Butcher by Gary C. King

Butcher by Gary C. King

Author:Gary C. King [King, Gary C.]
Language: eng
Format: epub
Publisher: Kensington
Published: 2009-10-16T23:00:00+00:00


20

As the interrogation continued in the small RCMP interview room in Surrey, Sergeant Bill Fordy continued with his probe of Pickton’s life and tried to draw out what Pickton may have known about the missing women. Among the additional details he elicited from the suspected serial killer’s background through his questioning was the fact that Pickton had held a contract with the Vancouver Police Department for purchasing unclaimed cars that had been impounded by the police.

“I buy cars from the Vancouver police,” Pickton stated. “I have a contract there. Buy more than seventy a year. Had the contract almost four years. Just buy the old ones for salvage—there and other auctions. Strip the motor out and sell the motor. I found six hundred bucks in one. It wasn’t mine. I couldn’t take it. I took the money back to the owner. I don’t steal from nobody. People steal from me—left, right, and center. People knife me in the back. I’m just trying to help people. I try to help people.

“In one car,” he continued, “there was a single-bladed ax that had blood all over it. It came out of a 1989 Chevy Astro. The backseat was folded together. There was blood all over the backseats, everywhere else. But life goes on. When I pick up anything, I take it back to VPD, they say we don’t want anything back. Nothing. I go through about a hundred-fifty vehicles a year. I don’t have time to worry about one needle or anything else.”

“You said ‘need all’?” Fordy asked, trying to clarify what Pickton had said.

“Needles,” Pickton repeated.

“Oh, needles.”

“I look through glove boxes, trunks—you won’t believe what you find. It’s outrageous. Outrageous. Bras, tops, blouses, clothes,” Pickton said.

Pickton’s comments about the women’s items that he claimed he found in the vehicles he purchased could have been his way of deceptively attempting to show how so many women’s garments and other items had come into his possession—or it could have been the truth. Fordy had no way of knowing yet just how much was truth and how much was bullshit—but he did know that Mona Wilson’s DNA had turned up in bloodstains found on a garment in Pickton’s closet.

“When you find that stuff, do you try to sell it?” Fordy asked.

“No, no time. I bring two, three, four a day in. I don’t take anything out. If I see something valuable, I do. Tools, things like that, I put it aside.”

“I can understand, with that quantity coming in. So you said you find bras, clothes?”
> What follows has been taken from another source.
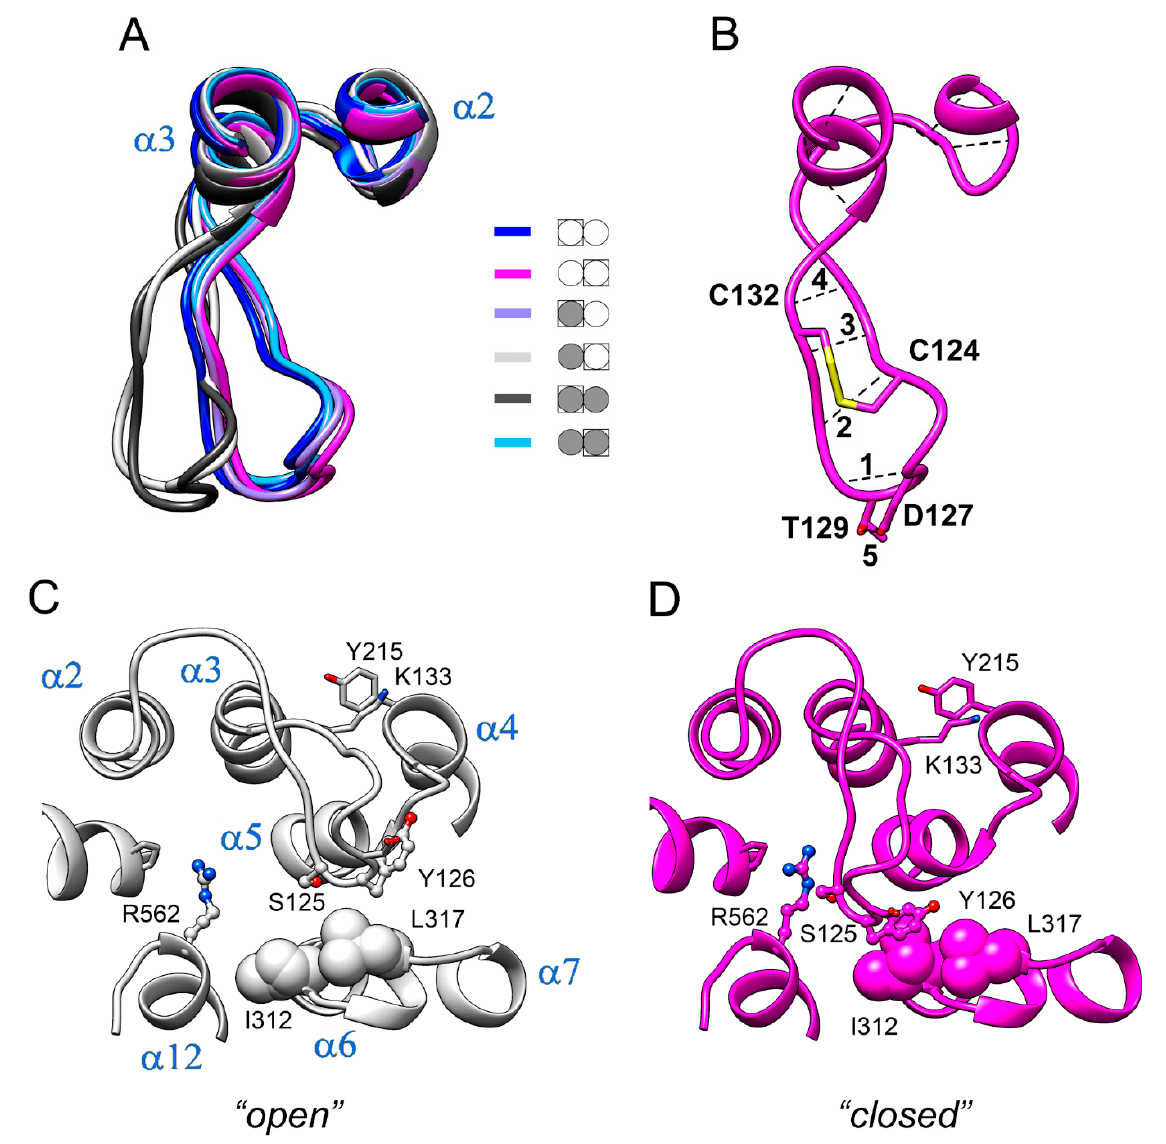
Figure 5. Two conformations of loop 2–3 observed in Vr-mPPase subunits. ( A ) The loop 2–3 part of the superposition of the six types of subunits found in Vr-mPPase dimers containing from zero to two bound IDP molecules. The color scheme shown defines dimer occupancy with IDP (closed circle) and the subunit selected for comparison (boxed). Molecule orientation is different from Figure 3A. ( B ) The intraloop H-bonds (dashed lines) and covalent S-S bond between two cysteine residues (thick yellow line). The H-bonds are numbered. ( C , D ) A more detailed view from the opposite side of the two conformations of loop 2–3 with nearby amino acid residues. A ball-and-stick or space-filling representation shows the sidechains of selected amino acid residues (marked with a one-letter code). α -Helices are labelled in panel C .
“Everything’s there. People live in their cars…. A woman was supposed to come back and do laundry, take her clothes. They were all on the bed. She never came back. I don’t know what happened to her. She was staying in a van behind the Cobalt (hotel). Another person was staying behind the Georgia Viaduct.”

“What’s her name?”

“I don’t know. They all look alike, and so many come and go.”

“You’d remember if you killed them—”

“I don’t remember them!” Pickton exclaimed. “I don’t.